Music Reviews

H.O.H.

I Wanna Be a Rhythm

Fuck Subtle

One-man electronica project H.O.H. releases his first “real” album on the small Fuck Subtle imprint. I Wanna Be a Rhythm proves to be an unanimous success, braving the regularly purist electronica camp to come up with an astonishing 55 minutes of squalled glitches, ambient white noise and barely audible melodic shifts, all marked with an urgent sense of purpose and direction.

The brave nine-minute long opening track “ABRBRDG” starts off with washes of textural ambience before a minimalist beat comes in to cut up the sounds and eventually to move it into eerie, electrocratic white noise territory. A drenching, exhausting track that is immediately succeeded by the aggressive clicks and cuts of “Hilde” and the brilliant Kraftwerk-goes-ambient track “Solo Dans # 1.” The fact that H.O.H. makes such disparate variety hang together and even to make sense is testament to his impressive overview and his singular vision.
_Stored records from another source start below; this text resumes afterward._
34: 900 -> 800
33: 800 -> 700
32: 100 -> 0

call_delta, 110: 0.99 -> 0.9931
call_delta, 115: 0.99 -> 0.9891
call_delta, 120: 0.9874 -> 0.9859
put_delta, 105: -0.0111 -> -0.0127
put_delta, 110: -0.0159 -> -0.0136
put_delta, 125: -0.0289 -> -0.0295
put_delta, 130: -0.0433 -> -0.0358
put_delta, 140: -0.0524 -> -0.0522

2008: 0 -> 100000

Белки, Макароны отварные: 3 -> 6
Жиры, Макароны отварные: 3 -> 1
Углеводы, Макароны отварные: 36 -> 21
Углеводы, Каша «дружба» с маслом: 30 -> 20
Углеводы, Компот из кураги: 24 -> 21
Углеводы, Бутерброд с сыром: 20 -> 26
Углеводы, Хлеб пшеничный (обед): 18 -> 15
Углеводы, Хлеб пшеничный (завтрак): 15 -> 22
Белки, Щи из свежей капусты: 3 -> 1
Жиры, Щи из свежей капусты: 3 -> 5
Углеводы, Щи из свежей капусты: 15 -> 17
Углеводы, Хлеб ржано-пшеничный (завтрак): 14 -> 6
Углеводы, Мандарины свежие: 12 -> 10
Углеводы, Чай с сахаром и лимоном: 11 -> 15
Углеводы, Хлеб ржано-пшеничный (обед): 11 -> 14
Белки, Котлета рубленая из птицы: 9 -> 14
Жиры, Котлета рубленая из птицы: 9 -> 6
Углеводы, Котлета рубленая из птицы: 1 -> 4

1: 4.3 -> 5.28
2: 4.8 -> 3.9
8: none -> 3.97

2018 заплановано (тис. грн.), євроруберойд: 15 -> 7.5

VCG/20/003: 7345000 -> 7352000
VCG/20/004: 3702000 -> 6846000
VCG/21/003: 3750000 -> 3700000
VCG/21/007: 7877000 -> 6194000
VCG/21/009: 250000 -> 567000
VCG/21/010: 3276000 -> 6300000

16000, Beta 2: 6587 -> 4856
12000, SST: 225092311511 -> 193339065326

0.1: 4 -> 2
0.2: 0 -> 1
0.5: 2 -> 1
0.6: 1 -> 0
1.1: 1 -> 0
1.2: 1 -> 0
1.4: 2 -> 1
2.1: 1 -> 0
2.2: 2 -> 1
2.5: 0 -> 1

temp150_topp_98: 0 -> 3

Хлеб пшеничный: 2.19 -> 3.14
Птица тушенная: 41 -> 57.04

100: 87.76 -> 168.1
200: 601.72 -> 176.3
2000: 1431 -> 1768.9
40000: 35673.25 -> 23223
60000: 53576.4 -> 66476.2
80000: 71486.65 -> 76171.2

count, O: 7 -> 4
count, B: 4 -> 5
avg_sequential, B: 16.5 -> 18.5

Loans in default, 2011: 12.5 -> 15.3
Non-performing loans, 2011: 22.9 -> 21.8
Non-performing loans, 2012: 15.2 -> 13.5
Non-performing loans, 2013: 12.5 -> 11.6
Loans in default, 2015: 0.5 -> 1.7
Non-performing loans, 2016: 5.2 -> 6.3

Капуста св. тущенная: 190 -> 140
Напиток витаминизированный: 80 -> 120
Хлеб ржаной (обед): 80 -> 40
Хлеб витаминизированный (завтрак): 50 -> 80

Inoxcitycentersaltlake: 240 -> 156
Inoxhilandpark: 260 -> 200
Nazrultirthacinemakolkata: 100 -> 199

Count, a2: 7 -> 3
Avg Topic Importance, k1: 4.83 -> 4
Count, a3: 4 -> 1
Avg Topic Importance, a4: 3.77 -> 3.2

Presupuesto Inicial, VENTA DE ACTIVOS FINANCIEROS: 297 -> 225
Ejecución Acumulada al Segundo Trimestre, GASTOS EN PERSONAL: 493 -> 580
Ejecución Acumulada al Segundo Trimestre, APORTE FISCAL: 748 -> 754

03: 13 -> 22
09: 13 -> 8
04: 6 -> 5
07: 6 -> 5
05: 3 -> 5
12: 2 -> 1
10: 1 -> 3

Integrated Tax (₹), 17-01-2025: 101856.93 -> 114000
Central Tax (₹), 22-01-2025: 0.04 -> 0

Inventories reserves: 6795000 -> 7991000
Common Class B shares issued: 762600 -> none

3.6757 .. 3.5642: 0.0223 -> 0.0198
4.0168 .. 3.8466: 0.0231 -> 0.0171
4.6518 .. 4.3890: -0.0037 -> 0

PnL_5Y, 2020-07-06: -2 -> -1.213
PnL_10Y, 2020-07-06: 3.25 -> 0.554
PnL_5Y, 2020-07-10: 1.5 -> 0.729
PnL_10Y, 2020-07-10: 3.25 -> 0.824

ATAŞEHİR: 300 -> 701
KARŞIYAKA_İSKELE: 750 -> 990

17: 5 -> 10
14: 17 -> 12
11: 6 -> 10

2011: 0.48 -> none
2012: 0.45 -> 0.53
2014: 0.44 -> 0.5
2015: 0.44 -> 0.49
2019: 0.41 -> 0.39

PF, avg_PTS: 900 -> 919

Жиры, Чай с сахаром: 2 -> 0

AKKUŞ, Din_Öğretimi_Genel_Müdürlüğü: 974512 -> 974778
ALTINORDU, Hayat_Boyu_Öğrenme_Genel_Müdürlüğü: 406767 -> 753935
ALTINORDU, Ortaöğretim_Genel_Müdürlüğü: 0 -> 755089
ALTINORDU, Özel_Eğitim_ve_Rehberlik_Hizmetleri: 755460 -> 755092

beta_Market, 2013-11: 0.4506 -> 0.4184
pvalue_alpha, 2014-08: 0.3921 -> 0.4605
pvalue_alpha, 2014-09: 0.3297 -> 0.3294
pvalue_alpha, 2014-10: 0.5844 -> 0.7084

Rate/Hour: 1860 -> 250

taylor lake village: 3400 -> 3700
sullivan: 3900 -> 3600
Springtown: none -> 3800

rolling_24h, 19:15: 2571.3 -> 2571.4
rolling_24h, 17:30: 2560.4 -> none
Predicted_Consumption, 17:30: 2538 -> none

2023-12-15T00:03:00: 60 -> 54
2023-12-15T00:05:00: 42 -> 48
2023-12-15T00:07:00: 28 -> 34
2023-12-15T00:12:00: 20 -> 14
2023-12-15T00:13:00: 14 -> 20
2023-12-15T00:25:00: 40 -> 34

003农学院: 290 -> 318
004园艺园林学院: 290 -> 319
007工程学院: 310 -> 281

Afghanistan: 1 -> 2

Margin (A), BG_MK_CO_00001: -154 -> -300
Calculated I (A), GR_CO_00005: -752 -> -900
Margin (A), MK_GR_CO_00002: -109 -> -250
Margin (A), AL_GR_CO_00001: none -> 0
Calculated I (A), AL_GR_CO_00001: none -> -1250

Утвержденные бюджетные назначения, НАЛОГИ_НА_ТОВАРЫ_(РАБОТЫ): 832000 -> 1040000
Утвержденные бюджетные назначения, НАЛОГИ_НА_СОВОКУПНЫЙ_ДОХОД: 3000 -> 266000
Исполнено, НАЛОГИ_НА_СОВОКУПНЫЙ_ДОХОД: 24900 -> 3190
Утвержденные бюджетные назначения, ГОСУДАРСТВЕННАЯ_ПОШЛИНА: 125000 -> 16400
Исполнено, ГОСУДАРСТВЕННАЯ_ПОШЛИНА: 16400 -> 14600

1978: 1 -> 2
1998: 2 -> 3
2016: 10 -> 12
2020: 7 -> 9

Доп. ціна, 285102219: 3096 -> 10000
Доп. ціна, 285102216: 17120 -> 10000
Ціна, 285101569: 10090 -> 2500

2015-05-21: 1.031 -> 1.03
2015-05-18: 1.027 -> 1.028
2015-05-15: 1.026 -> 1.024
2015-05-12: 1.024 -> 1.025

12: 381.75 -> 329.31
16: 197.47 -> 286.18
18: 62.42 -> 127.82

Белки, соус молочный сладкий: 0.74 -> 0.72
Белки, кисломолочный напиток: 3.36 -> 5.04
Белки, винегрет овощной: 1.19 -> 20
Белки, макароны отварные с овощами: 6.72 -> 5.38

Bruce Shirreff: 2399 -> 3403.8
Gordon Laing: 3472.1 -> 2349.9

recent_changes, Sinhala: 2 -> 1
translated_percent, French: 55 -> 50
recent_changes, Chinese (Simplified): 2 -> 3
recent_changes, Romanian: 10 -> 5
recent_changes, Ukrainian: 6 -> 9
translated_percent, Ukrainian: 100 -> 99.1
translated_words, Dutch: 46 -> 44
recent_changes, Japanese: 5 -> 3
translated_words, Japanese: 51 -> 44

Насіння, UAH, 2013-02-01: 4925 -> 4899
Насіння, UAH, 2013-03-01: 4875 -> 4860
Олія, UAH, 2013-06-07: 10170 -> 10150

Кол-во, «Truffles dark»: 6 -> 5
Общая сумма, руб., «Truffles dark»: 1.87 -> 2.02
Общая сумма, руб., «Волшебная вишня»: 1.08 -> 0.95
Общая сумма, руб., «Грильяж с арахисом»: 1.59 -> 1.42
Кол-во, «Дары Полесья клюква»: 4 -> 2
Broadly based around twisted monotony that – despite the label’s moniker – work by adding slight change and whispered nuances, H.O.H.’s outlook is one of introspection and depth as explored through angular shifts and a frantic musical ambiguity. With soundscapes formed around accidental glitches and found sounds, H.O.H. seems to try to make sense out of everyday life by computerizing the human being as well as by humanizing electronica through subtle extrapolations of sound and sense.

The album title hints at this double-edged project, but an even stronger indication of it is the album=EDs progress towards a more established, defined humanoid electronica sound as it goes along. Incorporating what has come before to form a fully realized statement, I Wanna Be a Rhythm seems to move towards a defined but obscure goal, reaching some sort of uneasy, complex resolve by the album’s end.

A brave and singular artists, H.O.H. is carving out a path all of his own in the current electronica landscape, and he is doing it with a curiosity and open-ended playfulness that make this an unusually rewarding listening experience. Definitely worth checking out for any fan and follower of minimalist electronica with an attitude.